Brian Godawa of Godawa’s Movie Blog says Aronoksky’s version of Noah paints him as an “environmental wacko” – a “vegan hippy-like gatherer of herbs,” with a family that avoids crowds and lives off the land.
“Noah explains that his family ‘studies the world,’ ‘healing it as best we can,’ like a kind of environmentalist scientist,” writes Godawa. “But he also mysteriously has the fighting skills of an ancient Near Eastern Ninja.”
Ninja Noah? Fantastic. But there’s more. Apparently, this version of Noah also runs an animal hospital, taking in the wounded or those that survive “evil poachers.”
Godawa runs through the rest of the script which includes a magic seed, 18-foot-tall banished angel warriors, the whole ark and flood, etc.
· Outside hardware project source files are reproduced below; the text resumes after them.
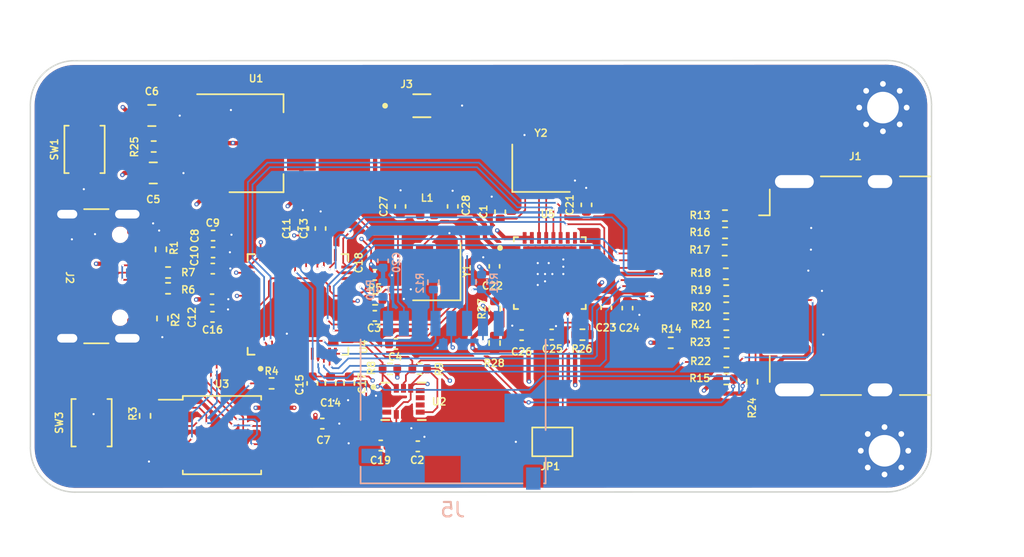
<source format=kicad_pcb>
(kicad_pcb (version 20221018) (generator pcbnew)

  (general
    (thickness 1.6)
  )

  (paper "A4")
  (layers
    (0 "F.Cu" signal)
    (1 "In1.Cu" signal)
    (2 "In2.Cu" signal)
    (31 "B.Cu" signal)
    (32 "B.Adhes" user "B.Adhesive")
    (33 "F.Adhes" user "F.Adhesive")
    (34 "B.Paste" user)
    (35 "F.Paste" user)
    (36 "B.SilkS" user "B.Silkscreen")
    (37 "F.SilkS" user "F.Silkscreen")
    (38 "B.Mask" user)
    (39 "F.Mask" user)
    (44 "Edge.Cuts" user)
    (45 "Margin" user)
    (46 "B.CrtYd" user "B.Courtyard")
    (47 "F.CrtYd" user "F.Courtyard")
    (48 "B.Fab" user)
    (49 "F.Fab" user)
  )

  (setup
    (stackup
      (layer "F.SilkS" (type "Top Silk Screen"))
      (layer "F.Paste" (type "Top Solder Paste"))
      (layer "F.Mask" (type "Top Solder Mask") (thickness 0.01))
      (layer "F.Cu" (type "copper") (thickness 0.035))
      (layer "dielectric 1" (type "prepreg") (thickness 0.1) (material "FR4") (epsilon_r 4.5) (loss_tangent 0.02))
      (layer "In1.Cu" (type "copper") (thickness 0.035))
      (layer "dielectric 2" (type "core") (thickness 1.24) (material "FR4") (epsilon_r 4.5) (loss_tangent 0.02))
      (layer "In2.Cu" (type "copper") (thickness 0.035))
      (layer "dielectric 3" (type "prepreg") (thickness 0.1) (material "FR4") (epsilon_r 4.5) (loss_tangent 0.02))
      (layer "B.Cu" (type "copper") (thickness 0.035))
      (layer "B.Mask" (type "Bottom Solder Mask") (thickness 0.01))
      (layer "B.Paste" (type "Bottom Solder Paste"))
      (layer "B.SilkS" (type "Bottom Silk Screen"))
      (copper_finish "None")
      (dielectric_constraints no)
    )
    (pad_to_mask_clearance 0)
    (pcbplotparams
      (layerselection 0x00010fc_ffffffff)
      (plot_on_all_layers_selection 0x0000000_00000000)
      (disableapertmacros false)
      (usegerberextensions false)
      (usegerberattributes true)
      (usegerberadvancedattributes true)
      (creategerberjobfile true)
      (dashed_line_dash_ratio 12.000000)
      (dashed_line_gap_ratio 3.000000)
      (svgprecision 4)
      (plotframeref false)
      (viasonmask false)
      (mode 1)
      (useauxorigin false)
      (hpglpennumber 1)
      (hpglpenspeed 20)
      (hpglpendiameter 15.000000)
      (dxfpolygonmode true)
      (dxfimperialunits true)
      (dxfusepcbnewfont true)
      (psnegative false)
      (psa4output false)
      (plotreference true)
      (plotvalue true)
      (plotinvisibletext false)
      (sketchpadsonfab false)
      (subtractmaskfromsilk false)
      (outputformat 1)
      (mirror false)
      (drillshape 1)
      (scaleselection 1)
      (outputdirectory "")
    )
  )

  (net 0 "")
  (net 1 "+3V3")
  (net 2 "GND")
  (net 3 "/XIN")
  (net 4 "Net-(C4-Pad1)")
  (net 5 "+5V")
  (net 6 "+1V1")
  (net 7 "Net-(J1-D2+)")
  (net 8 "Net-(J1-D2-)")
  (net 9 "Net-(J1-D1+)")
  (net 10 "Net-(J1-D1-)")
  (net 11 "Net-(J1-D0+)")
  (net 12 "Net-(J1-D0-)")
  (net 13 "Net-(J1-CK+)")
  (net 14 "Net-(J1-CK-)")
  (net 15 "Net-(J1-CEC)")
  (net 16 "unconnected-(J1-UTILITY-Pad14)")
  (net 17 "/SCL")
  (net 18 "/SDA")
  (net 19 "unconnected-(J1-HPD-Pad19)")
  (net 20 "Net-(J2-CC1)")
  (net 21 "/USB_D+")
  (net 22 "/USB_D-")
  (net 23 "unconnected-(J2-SBU1-PadA8)")
  (net 24 "Net-(J2-CC2)")
  (net 25 "unconnected-(J2-SBU2-PadB8)")
  (net 26 "/SD_DAT2")
  (net 27 "/GPIO22")
  (net 28 "/GPIO18")
  (net 29 "/GPIO5")
  (net 30 "/GPIO19")
  (net 31 "/SD_DAT1")
  (net 32 "unconnected-(J5-DET_B-Pad9)")
  (net 33 "unconnected-(J5-DET_A-Pad10)")
  (net 34 "/QSPI_SS")
  (net 35 "/~{USB_BOOT}")
  (net 36 "/XOUT")
  (net 37 "Net-(U4-USB_DP)")
  (net 38 "Net-(U4-USB_DM)")
  (net 39 "/DVI_D2+")
  (net 40 "/DVI_CES")
  (net 41 "/DVI_D2-")
  (net 42 "/DVI_D1+")
  (net 43 "/DVI_D1-")
  (net 44 "/DVI_D0+")
  (net 45 "/DVI_D0-")
  (net 46 "/DVI_CK+")
  (net 47 "/DVI_CK-")
  (net 48 "Net-(R25-Pad2)")
  (net 49 "/QSPI_SD1")
  (net 50 "/QSPI_SD2")
  (net 51 "/QSPI_SD0")
  (net 52 "/QSPI_SCLK")
  (net 53 "/QSPI_SD3")
  (net 54 "/INT1")
  (net 55 "unconnected-(U2-INT2-Pad9)")
  (net 56 "unconnected-(U2-OCS_AUX-Pad10)")
  (net 57 "unconnected-(U2-SDO_AUX-Pad11)")
  (net 58 "/SWCLK")
  (net 59 "/SWD")
  (net 60 "/XTAL_P")
  (net 61 "/XTAL_N")
  (net 62 "unconnected-(U4-GPIO2-Pad4)")
  (net 63 "unconnected-(U4-GPIO3-Pad5)")
  (net 64 "unconnected-(U4-GPIO4-Pad6)")
  (net 65 "unconnected-(U4-GPIO6-Pad8)")
  (net 66 "unconnected-(U4-GPIO7-Pad9)")
  (net 67 "unconnected-(U4-GPIO23-Pad35)")
  (net 68 "unconnected-(U4-GPIO25-Pad37)")
  (net 69 "unconnected-(U4-GPIO26_ADC0-Pad38)")
  (net 70 "unconnected-(U4-GPIO27_ADC1-Pad39)")
  (net 71 "unconnected-(U4-GPIO28_ADC2-Pad40)")
  (net 72 "unconnected-(U4-GPIO29_ADC3-Pad41)")
  (net 73 "Net-(C27-Pad1)")
  (net 74 "/ANT")
  (net 75 "/BOOT")
  (net 76 "/C3_08")
  (net 77 "/C3_02")
  (net 78 "/C3_EN")
  (net 79 "/C3_RXD")
  (net 80 "/C3_TXD")
  (net 81 "unconnected-(U5-MTMS-Pad9)")
  (net 82 "unconnected-(U5-MTDI-Pad10)")
  (net 83 "unconnected-(U5-MTCK-Pad12)")
  (net 84 "unconnected-(U5-MTDO-Pad13)")
  (net 85 "unconnected-(U5-GPIO10-Pad16)")
  (net 86 "unconnected-(U5-GPIO18-Pad25)")
  (net 87 "unconnected-(U5-GPIO19-Pad26)")
  (net 88 "unconnected-(U5-XTAL_32K_P-Pad4)")
  (net 89 "unconnected-(U5-XTAL_32K_N-Pad5)")
  (net 90 "unconnected-(U5-GPIO3-Pad8)")
  (net 91 "unconnected-(U5-SPIHD-Pad19)")
  (net 92 "unconnected-(U5-SPIWP-Pad20)")
  (net 93 "unconnected-(U5-SPICS0-Pad21)")
  (net 94 "unconnected-(U5-SPICLK-Pad22)")
  (net 95 "unconnected-(U5-SPID-Pad23)")
  (net 96 "unconnected-(U5-SPIQ-Pad24)")

  (footprint "Capacitor_SMD:C_0402_1005Metric" (layer "F.Cu") (at 179 86.48 90))

  (footprint "Resistor_SMD:R_0402_1005Metric" (layer "F.Cu") (at 198.02 92.342 180))

  (footprint "Resistor_SMD:R_0402_1005Metric" (layer "F.Cu") (at 181.92 93.6 90))

  (footprint "Capacitor_SMD:C_0402_1005Metric" (layer "F.Cu") (at 162.26 92.95))

  (footprint "Package_SO:SOIC-8_5.23x5.23mm_P1.27mm" (layer "F.Cu") (at 162.95 102.4))

  (footprint "Resistor_SMD:R_0402_1005Metric" (layer "F.Cu") (at 174.63 97.79 180))

  (footprint "Resistor_SMD:R_0402_1005Metric" (layer "F.Cu") (at 198.02 93.532 180))

  (footprint "Resistor_SMD:R_0402_1005Metric" (layer "F.Cu") (at 166.4 98.8 180))

  (footprint "Resistor_SMD:R_0402_1005Metric" (layer "F.Cu") (at 159.2 92.18))

  (footprint "Capacitor_SMD:C_0402_1005Metric" (layer "F.Cu") (at 182.3 86.85 90))

  (footprint "Resistor_SMD:R_0402_1005Metric" (layer "F.Cu") (at 194.16 95.97 180))

  (footprint "Capacitor_SMD:C_0402_1005Metric" (layer "F.Cu") (at 168.6 88.02 90))

  (footprint "Resistor_SMD:R_0402_1005Metric" (layer "F.Cu") (at 197.916666 89.526666 180))

  (footprint "Crystal:Crystal_SMD_3225-4Pin_3.2x2.5mm" (layer "F.Cu") (at 177.888 91.016 90))

  (footprint "Resistor_SMD:R_0402_1005Metric" (layer "F.Cu") (at 198.032 98.496 180))

  (footprint "rp2040:QFN40P700X700X90-57N" (layer "F.Cu") (at 168.235 93.3 90))

  (footprint "Button_Switch_SMD:SW_SPST_B3U-1000P" (layer "F.Cu") (at 153.39 82.51 -90))

  (footprint "Package_TO_SOT_SMD:SOT-223-3_TabPin2" (layer "F.Cu") (at 165.32 82.08))

  (footprint "Resistor_SMD:R_0402_1005Metric" (layer "F.Cu") (at 181.91 95.99 90))

  (footprint "Capacitor_SMD:C_0805_2012Metric" (layer "F.Cu") (at 158.07 80.15))

  (footprint "Resistor_SMD:R_0402_1005Metric" (layer "F.Cu") (at 199.82 98.68 -90))

  (footprint "Resistor_SMD:R_0402_1005Metric" (layer "F.Cu") (at 198.02 94.72 180))

  (footprint "Capacitor_SMD:C_0402_1005Metric" (layer "F.Cu") (at 162.29 94.17))

  (footprint "MountingHole:MountingHole_2.2mm_M2_Pad_Via" (layer "F.Cu") (at 209.03 103.49))

  (footprint "Capacitor_SMD:C_0402_1005Metric" (layer "F.Cu") (at 175.05 96.05))

  (footprint "Connector_HDMI:HDMI_A_Molex_208658-1001_Horizontal" (layer "F.Cu") (at 205.285 92))

  (footprint "Inductor_SMD:L_0402_1005Metric" (layer "F.Cu") (at 177.22 87.06))

  (footprint "Resistor_SMD:R_0402_1005Metric" (layer "F.Cu") (at 158.2 82.31 180))

  (footprint "Capacitor_SMD:C_0402_1005Metric" (layer "F.Cu") (at 171.8 98.8 -90))

  (footprint "Resistor_SMD:R_0402_1005Metric" (layer "F.Cu") (at 158.71 89.47 90))

  (footprint "Capacitor_SMD:C_0402_1005Metric" (layer "F.Cu") (at 176.57 103.18))

  (footprint "Resistor_SMD:R_0402_1005Metric" (layer "F.Cu") (at 173.6 92.95))

  (footprint "Capacitor_SMD:C_0402_1005Metric" (layer "F.Cu") (at 162.33 89.68))

  (footprint "Capacitor_SMD:C_0402_1005Metric" (layer "F.Cu") (at 191.15 93.56 -90))

  (footprint "Capacitor_SMD:C_0402_1005Metric" (layer "F.Cu") (at 170.5 98.8 -90))

  (footprint "Resistor_SMD:R_0402_1005Metric" (layer "F.Cu") (at 159.2 91.08))

  (footprint "imu:PQFN50P250X300X86-14N" (layer "F.Cu") (at 175.575 100.05))

  (footprint "Capacitor_SMD:C_0402_1005Metric" (layer "F.Cu") (at 169.23 98.8 -90))

  (footprint "Capacitor_SMD:C_0402_1005Metric" (layer "F.Cu") (at 185.88 95.4))

  (footprint "Capacitor_SMD:C_0402_1005Metric" (layer "F.Cu") (at 183.79 95.44 180))

  (footprint "esp32c3fh4:QFN50P500X500X90-33N" (layer "F.Cu") (at 185.75 91.12))

  (footprint "Resistor_SMD:R_0402_1005Metric" (layer "F.Cu") (at 197.933332 87.12 180))

  (footprint "Capacitor_SMD:C_0402_1005Metric" (layer "F.Cu") (at 173.58 91.25))

  (footprint "Crystal:Crystal_SMD_3225-4Pin_3.2x2.5mm" (layer "F.Cu") (at 185.14 83.82))

  (footprint "Jumper:SolderJumper-2_P1.3mm_Open_TrianglePad1.0x1.5mm" (layer "F.Cu")
    (tstamp aa55eaf5-ac6d-4945-9a7d-229c0cec5836)
    (at 185.928 102.87)
    (descr "SMD Solder Jumper, 1x1.5mm Triangular Pads, 0.3mm gap, open")
    (tags "solder jumper open")
    (property "Sheetfile" "rp2040DVI.kicad_sch")
    (property "Sheetname" "")
    (property "ki_description" "Solder Jumper, 2-pole, open")
    (property "ki_keywords" "solder jumper SPST")
    (path "/ef7ffce5-7692-4699-9e35-2d99c151e437")
    (attr exclude_from_pos_files)
    (fp_text reference "JP1" (at -0.14 1.71) (layer "F.SilkS")
        (effects (font (size 0.5 0.5) (thickness 0.1) bold))
      (tstamp bf211025-b6c4-48fa-b220-e6453c6400a7)
    )
    (fp_text value "SolderJumper_2_Open" (at 0 1.9) (layer "F.Fab")
        (effects (font (size 1 1) (thickness 0.15)))
      (tstamp 6115260e-8dbb-4b2f-bf7f-3f90a29fd5a7)
    )
    (fp_line (start -1.4 -1) (end 1.4 -1)
      (stroke (width 0.12) (type solid)) (layer "F.SilkS") (tstamp db5cfc69-7b29-4582-b609-fbfbfad09fa9))
    (fp_line (start -1.4 1) (end -1.4 -1)
      (stroke (width 0.12) (type solid)) (layer "F.SilkS") (tstamp 9d032bab-5f0b-4543-957f-4e2c62e79a62))
    (fp_line (start 1.4 -1) (end 1.4 1)
      (stroke (width 0.12) (type solid)) (layer "F.SilkS") (tstamp 40640ac1-4ef1-4926-b2aa-e190260e9020))
    (fp_line (start 1.4 1) (end -1.4 1)
      (stroke (width 0.12) (type solid)) (layer "F.SilkS") (tstamp 286b6cfe-4818-41d2-bd0e-bc099312ba2d))
    (fp_line (start -1.65 -1.25) (end -1.65 1.25)
      (stroke (width 0.05) (type solid)) (layer "F.CrtYd") (tstamp 8548f34c-d60a-4669-85b6-f253a1a83c8c))
    (fp_line (start -1.65 -1.25) (end 1.65 -1.25)
      (stroke (width 0.05) (type solid)) (layer "F.CrtYd") (tstamp 7c39c628-0f8b-447d-9620-9748a7be21e0))

... [835207 chars truncated]
</source>
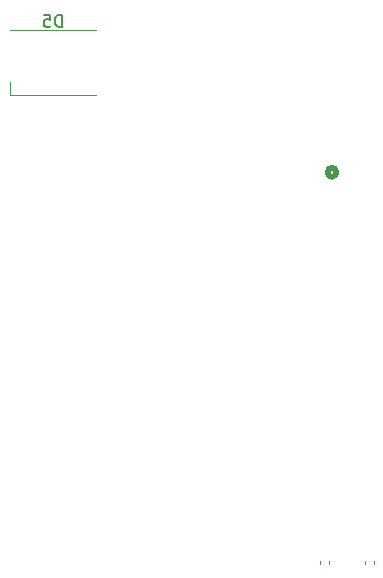
<source format=gbr>
%TF.GenerationSoftware,KiCad,Pcbnew,7.0.6*%
%TF.CreationDate,2024-03-18T22:30:39-04:00*%
%TF.ProjectId,Transmitter,5472616e-736d-4697-9474-65722e6b6963,rev?*%
%TF.SameCoordinates,Original*%
%TF.FileFunction,Legend,Bot*%
%TF.FilePolarity,Positive*%
%FSLAX46Y46*%
G04 Gerber Fmt 4.6, Leading zero omitted, Abs format (unit mm)*
G04 Created by KiCad (PCBNEW 7.0.6) date 2024-03-18 22:30:39*
%MOMM*%
%LPD*%
G01*
G04 APERTURE LIST*
%ADD10C,0.150000*%
%ADD11C,0.508000*%
%ADD12C,0.120000*%
G04 APERTURE END LIST*
D10*
X150738094Y-56954819D02*
X150738094Y-55954819D01*
X150738094Y-55954819D02*
X150499999Y-55954819D01*
X150499999Y-55954819D02*
X150357142Y-56002438D01*
X150357142Y-56002438D02*
X150261904Y-56097676D01*
X150261904Y-56097676D02*
X150214285Y-56192914D01*
X150214285Y-56192914D02*
X150166666Y-56383390D01*
X150166666Y-56383390D02*
X150166666Y-56526247D01*
X150166666Y-56526247D02*
X150214285Y-56716723D01*
X150214285Y-56716723D02*
X150261904Y-56811961D01*
X150261904Y-56811961D02*
X150357142Y-56907200D01*
X150357142Y-56907200D02*
X150499999Y-56954819D01*
X150499999Y-56954819D02*
X150738094Y-56954819D01*
X149261904Y-55954819D02*
X149738094Y-55954819D01*
X149738094Y-55954819D02*
X149785713Y-56431009D01*
X149785713Y-56431009D02*
X149738094Y-56383390D01*
X149738094Y-56383390D02*
X149642856Y-56335771D01*
X149642856Y-56335771D02*
X149404761Y-56335771D01*
X149404761Y-56335771D02*
X149309523Y-56383390D01*
X149309523Y-56383390D02*
X149261904Y-56431009D01*
X149261904Y-56431009D02*
X149214285Y-56526247D01*
X149214285Y-56526247D02*
X149214285Y-56764342D01*
X149214285Y-56764342D02*
X149261904Y-56859580D01*
X149261904Y-56859580D02*
X149309523Y-56907200D01*
X149309523Y-56907200D02*
X149404761Y-56954819D01*
X149404761Y-56954819D02*
X149642856Y-56954819D01*
X149642856Y-56954819D02*
X149738094Y-56907200D01*
X149738094Y-56907200D02*
X149785713Y-56859580D01*
D11*
%TO.C,J1*%
X174005600Y-69285001D02*
G75*
G03*
X174005600Y-69285001I-381000J0D01*
G01*
D12*
%TO.C,C5*%
X177160000Y-102192164D02*
X177160000Y-102407836D01*
X176440000Y-102192164D02*
X176440000Y-102407836D01*
%TO.C,C4*%
X172640000Y-102407836D02*
X172640000Y-102192164D01*
X173360000Y-102407836D02*
X173360000Y-102192164D01*
%TO.C,D5*%
X153650000Y-62750000D02*
X146350000Y-62750000D01*
X153650000Y-57250000D02*
X146350000Y-57250000D01*
X146350000Y-62750000D02*
X146350000Y-61600000D01*
%TD*%
M02*

</source>
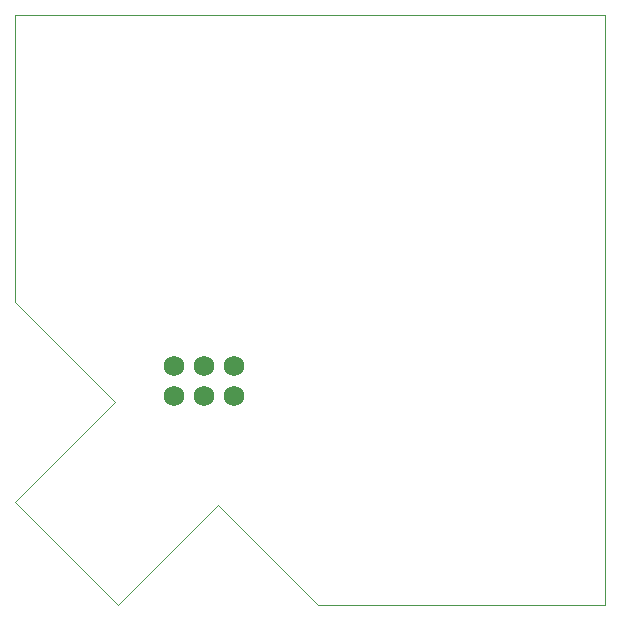
<source format=gbs>
G75*
%MOIN*%
%OFA0B0*%
%FSLAX25Y25*%
%IPPOS*%
%LPD*%
%AMOC8*
5,1,8,0,0,1.08239X$1,22.5*
%
%ADD10C,0.00000*%
%ADD11C,0.06800*%
D10*
X0007833Y0042085D02*
X0041297Y0075549D01*
X0007833Y0109014D01*
X0007833Y0204683D01*
X0204683Y0204683D01*
X0204683Y0007833D01*
X0109014Y0007833D01*
X0075549Y0041297D01*
X0042085Y0007833D01*
X0007833Y0042085D01*
D11*
X0060825Y0077636D03*
X0070825Y0077636D03*
X0080825Y0077636D03*
X0080825Y0087636D03*
X0070825Y0087636D03*
X0060825Y0087636D03*
M02*

</source>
Naturally, Godawa and some other Christians are disappointed that the tale of Noah is receiving the Hollywood treatment rather than a Sunday school angle, but Aronofsky from the start never intended to go down that road.
“I don’t think it’s a very religious story,” he said earlier this year. “I think it’s a great fable that’s part of so many different religions and spiritual practices. I just think it’s a great story that’s never been on film. I want to make a big event film, and I think it can be that.”
As for Godawa’s labeling of Noah as an “environmental wacko,” it’s not that he has a problem with the vegan, animal rights, or sustainability themes – but more what happens later that troubles him. In the version of the script he reviewed, after all are safely aboard the boat, Noah goes dark in the mind and decides that this should be humanity’s final voyage. None in his family are allowed to have any more children – and should that be disobeyed, any girls born will be killed.
“Noah deduces that God’s only reason for his family on the boat is to shepherd the animals to safety,” writes Godawa, “and then ‘mankind disappears. It would be a better world.’”
You can jump over to the review to see how it all ends, but this is certainly all adding up to be one hell of a movie when it hits in 2014. Said Aronofsky to SlashFilm:
“I think it’s really timely because it’s about environmental apocalypse which is the biggest theme, for me, right now for what’s going on on this planet. So I think it’s got these big, big themes that connect with us. Noah was the first environmentalist.”